=== Section Start ===
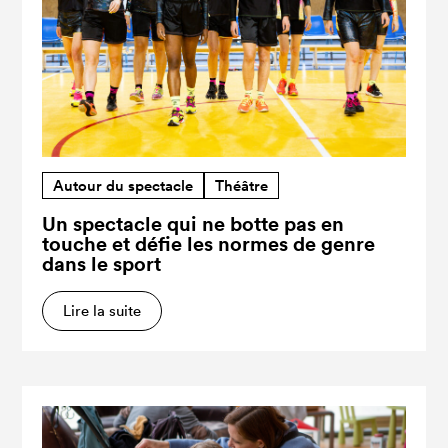
Autour du spectacle
Théâtre
Un spectacle qui ne botte pas en
touche et défie les normes de genre
dans le sport
Lire la suite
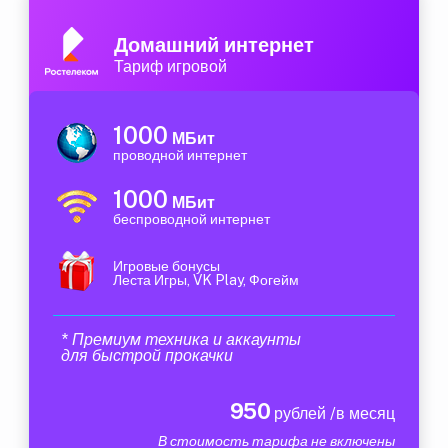
Домашний интернет
Тариф игровой
1000
МБит
проводной интернет
1000
МБит
беспроводной интернет
Игровые бонусы
Леста Игры, VK Play, Фогейм
* Премиум техника и аккаунты
для быстрой прокачки
950
рублей /в месяц
В стоимость тарифа не включены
=== Section End ===
Restate the material above word for word, so that nothing changes except that the pictures are gone.

• **Exercise output**
Autour du spectacle
Théâtre
Un spectacle qui ne botte pas en
touche et défie les normes de genre
dans le sport
Lire la suite
Домашний интернет
Тариф игровой
1000
МБит
проводной интернет
1000
МБит
беспроводной интернет
Игровые бонусы
Леста Игры, VK Play, Фогейм
* Премиум техника и аккаунты
для быстрой прокачки
950
рублей /в месяц
В стоимость тарифа не включены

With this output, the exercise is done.